Some preliminary analysis shows a small reduction in actor_signature entropy as a result of User-Agent deprecation. However, it's not necessarily true that this implies a small change in top line metrics. We use actor_signatures in our pageview and unique devices pipelines. They are computed using the first 200 characters of the user agent string as well as the IP and other details about each request. A large change in User-Agent entropy may cause a smaller change in actor_signature entropy, but have an outsized effect on something like automata detection.

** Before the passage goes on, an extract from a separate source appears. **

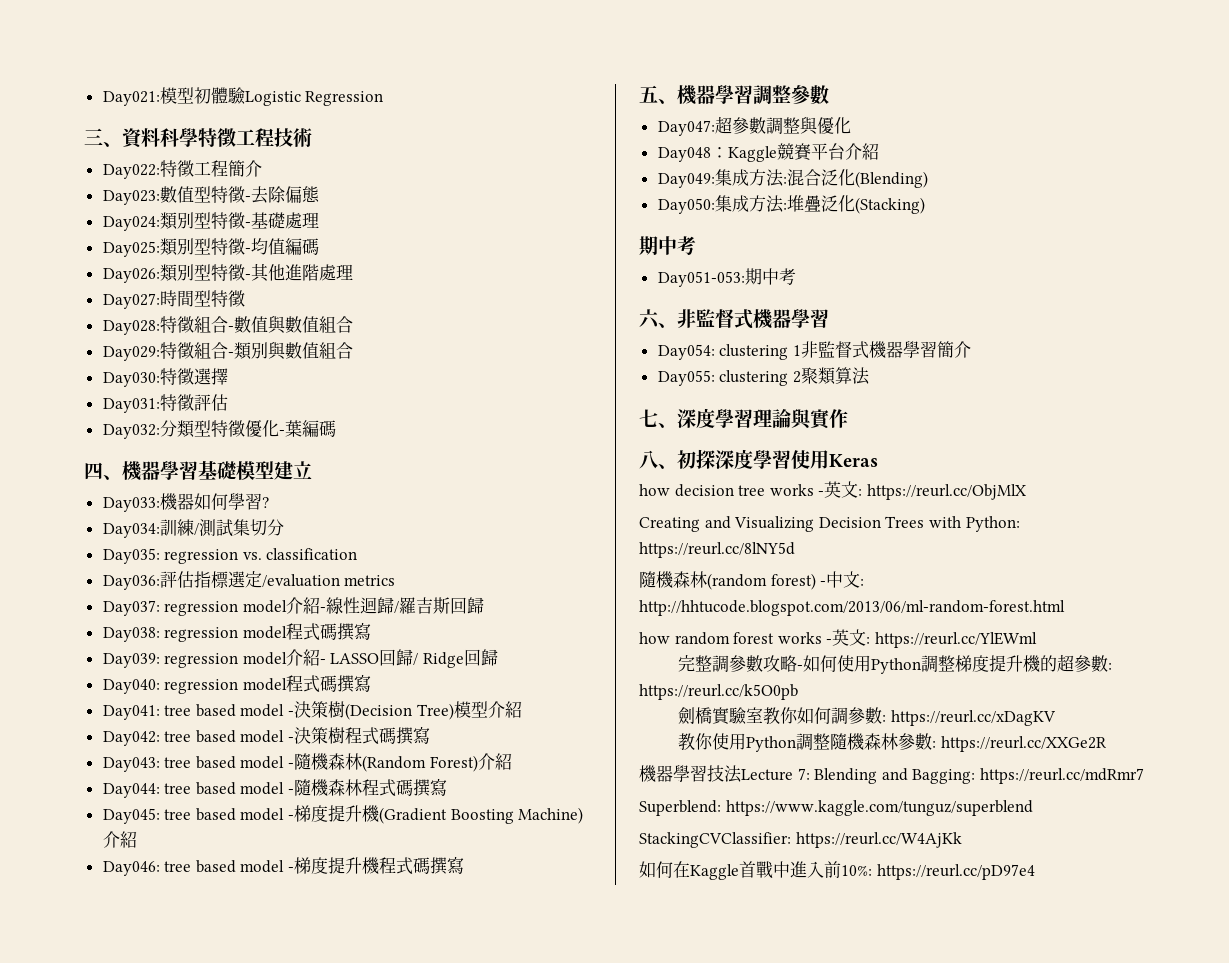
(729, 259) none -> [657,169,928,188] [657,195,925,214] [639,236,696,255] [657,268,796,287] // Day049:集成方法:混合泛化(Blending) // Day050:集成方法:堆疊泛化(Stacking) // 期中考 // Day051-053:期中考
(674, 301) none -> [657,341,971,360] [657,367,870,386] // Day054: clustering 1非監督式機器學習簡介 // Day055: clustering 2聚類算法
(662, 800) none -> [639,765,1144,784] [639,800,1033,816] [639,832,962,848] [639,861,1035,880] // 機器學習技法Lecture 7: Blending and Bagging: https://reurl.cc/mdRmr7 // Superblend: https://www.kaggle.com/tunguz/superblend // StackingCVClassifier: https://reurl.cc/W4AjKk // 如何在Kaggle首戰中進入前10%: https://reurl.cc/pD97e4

One way to model the impact of the changes is to compare the existing output of our pipelines with a simulated User-Agent deprecation. Currently we do this:
get_actor_signature(ip, user_agent, accept_language, uri_host, uri_query, x_analytics_map) AS actor_signature
And we could instead do something like this:
get_actor_signature(ip, concat( user_agent_map['os_family'], '-', user_agent_map['browser_family'], '-', user_agent_map['browser_major'], '-', user_agent_map['wmf_app_version'] ), accept_language, uri_host, uri_query, x_analytics_map) AS actor_signature_after_change
We can use that as input into the rest of our pipelines, to estimate impact on top line metrics.
Remaining tasks
- project plan including:
- resourcing plan based on skills required and capacity building
- bounded scope
- cross-team work for instrumentation outlined
- and timeline